Giorgio Napolitano: funeral held for communist turned Italian president

The coffin of former Italian president Giorgio Napolitano is carried during his state funeral in Rome
The coffin of former Italian president Giorgio Napolitano is carried during his state funeral in Rome. Photograph: Yara Nardi/Reuters

Crowds gathered outside the Italian parliament as the non-religious state funeral of Giorgio Napolitano, a former communist who as president navigated Italy through almost a decade of turbulent political times, took place in Rome. Napolitano, the first president to be elected twice, died on Friday at the age of 98.

He is credited with staving off a debt crisis after using his powers to appoint technocrat Mario Monti as prime minister in the wake of Silvio Berlusconi’s resignation amid the eurozone crisis that plunged Italy into financial turmoil.

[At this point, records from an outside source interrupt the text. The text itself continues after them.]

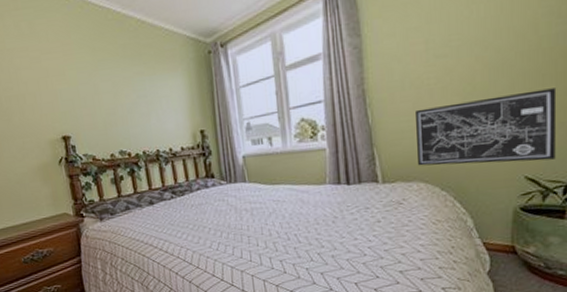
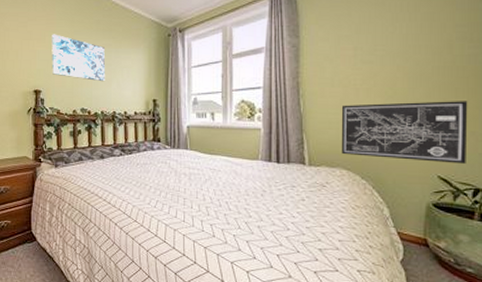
wall art: none [72,67,143,117] -> present [51,34,106,82]

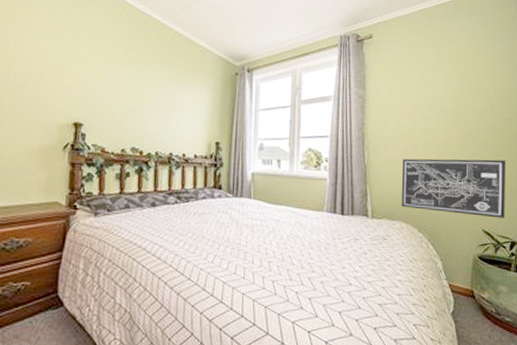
wall art: present [51,34,106,82] -> none [97,59,164,119]

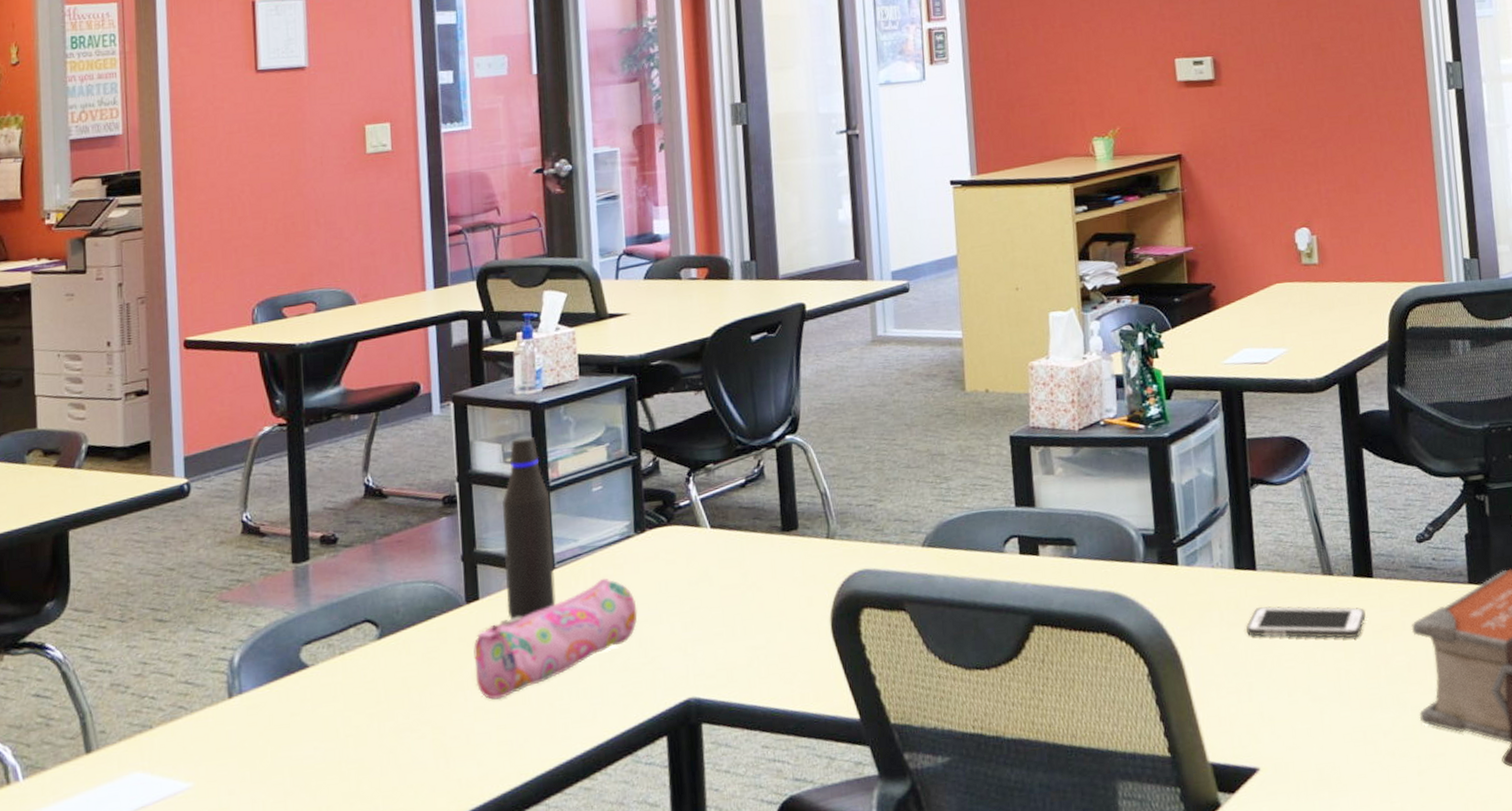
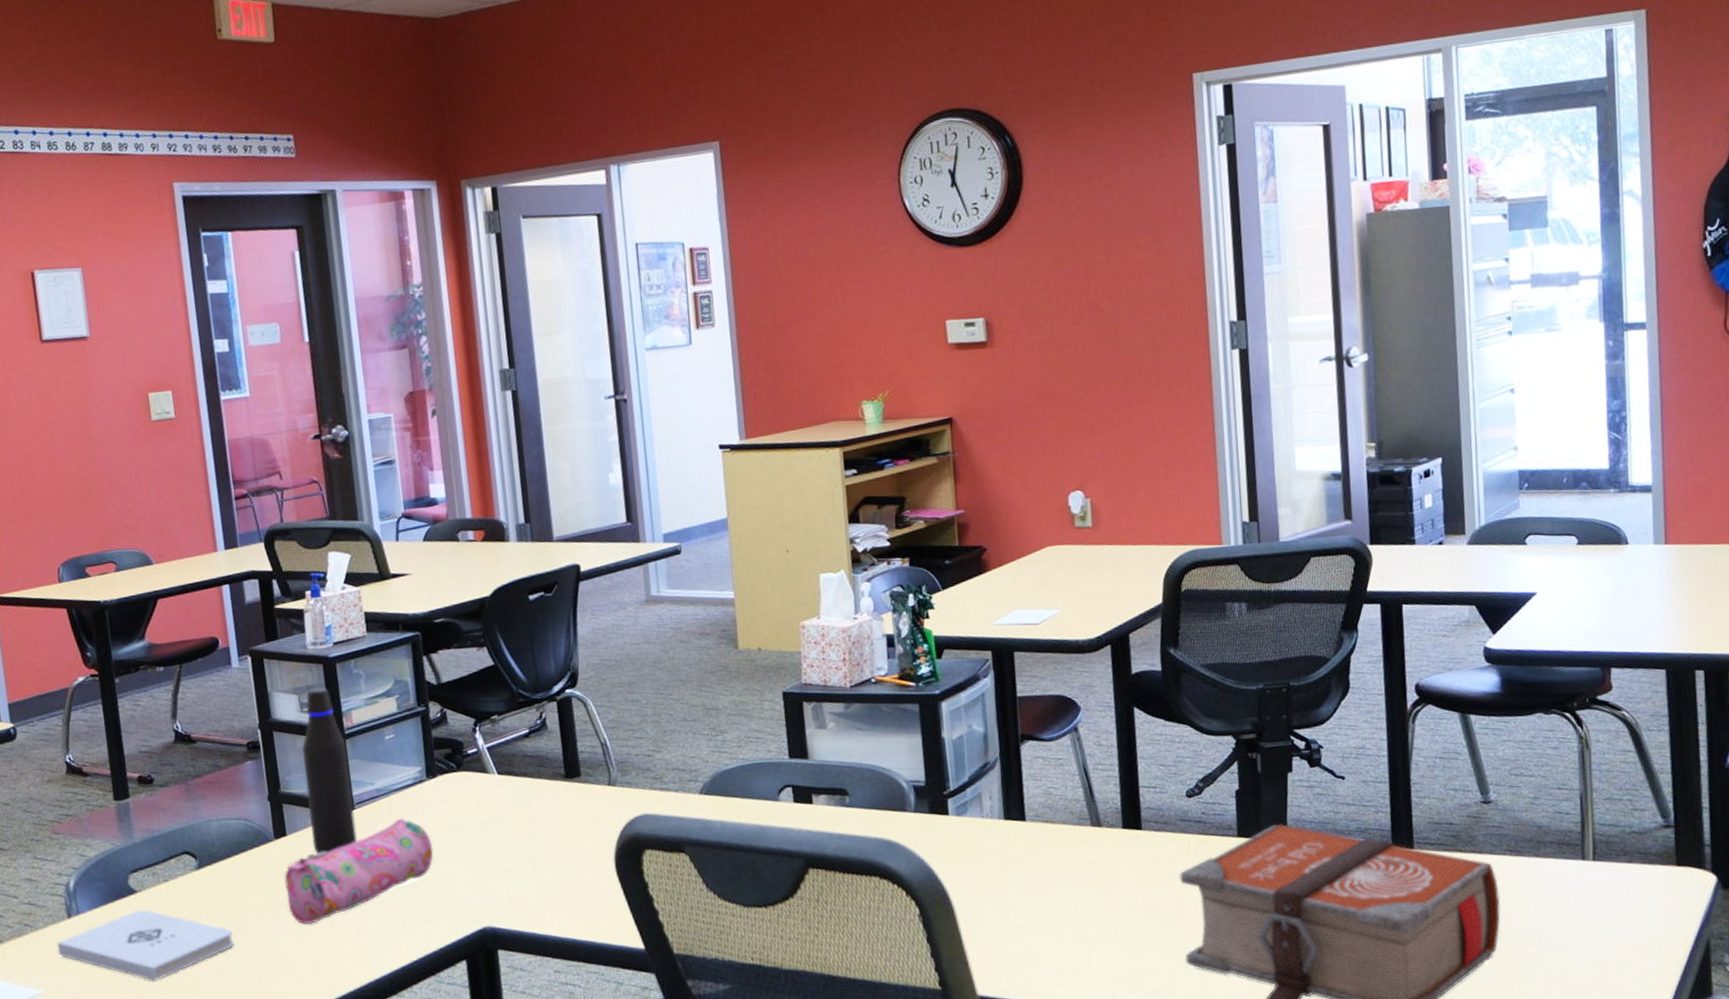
notepad: none [213,686,412,770] -> present [57,909,234,982]
cell phone: present [1246,605,1366,639] -> none [1015,854,1134,886]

It is the first time a funeral has been held at Montecitorio Palace, the seat of the lower house of parliament in the centre of the Italian capital.

The French president, Emmanuel Macron, his German counterpart, Frank-Walter Steinmeier, and the Duchess of Edinburgh were among the dignitaries in attendance.

There was a round of applause as Napolitano’s coffin arrived, draped in an Italian flag, while a military band played the national anthem as it was carried into the palace.

Emmanuel Macron (right) with Italy’s prime minister, Giorgia Meloni
Emmanuel Macron (right) with Italy’s prime minister, Giorgia Meloni. Photograph: Yara Nardi/Reuters

Napolitano fought against the fascists during the second world war, joining the Communist party after the war. He entered parliament in the early 1950s and during a career that spanned 62 years he was elected an MEP and served as interior minister before becoming president in 2006. He was re-elected in 2013 and stood down in 2015.

“Napolitano was there throughout so many decades,” said Sophia De Dominias, who watched the ceremony from a big screen set up at Monte Citorio Square. “He started as a communist but was still respectful of those with different views. He worked for the good of Italy.”

Giorgio Napolitano in Berkin in 2013.
Giorgio Napolitano in Berlin in 2013. Photograph: Sean Gallup/Getty Images

Valerio Selloni, who said his father knew Napolitano when working as a typographer for l’Unità, the Communist party’s newspaper, said: “I am here to pay tribute to a great man. He was a communist, like me, but moderate compared to others.”

Paying tribute to Napolitano at the start of the funeral, Ignazio La Russa, the senate speaker and co-founder of Brothers of Italy, the party with neofascist origins leading Italy’s ruling coalition, said: “President Napolitano always stood by his political past, his roots, the value in which he believed, with pride. He led the nation, embodying the values that are the foundations of our constitution.”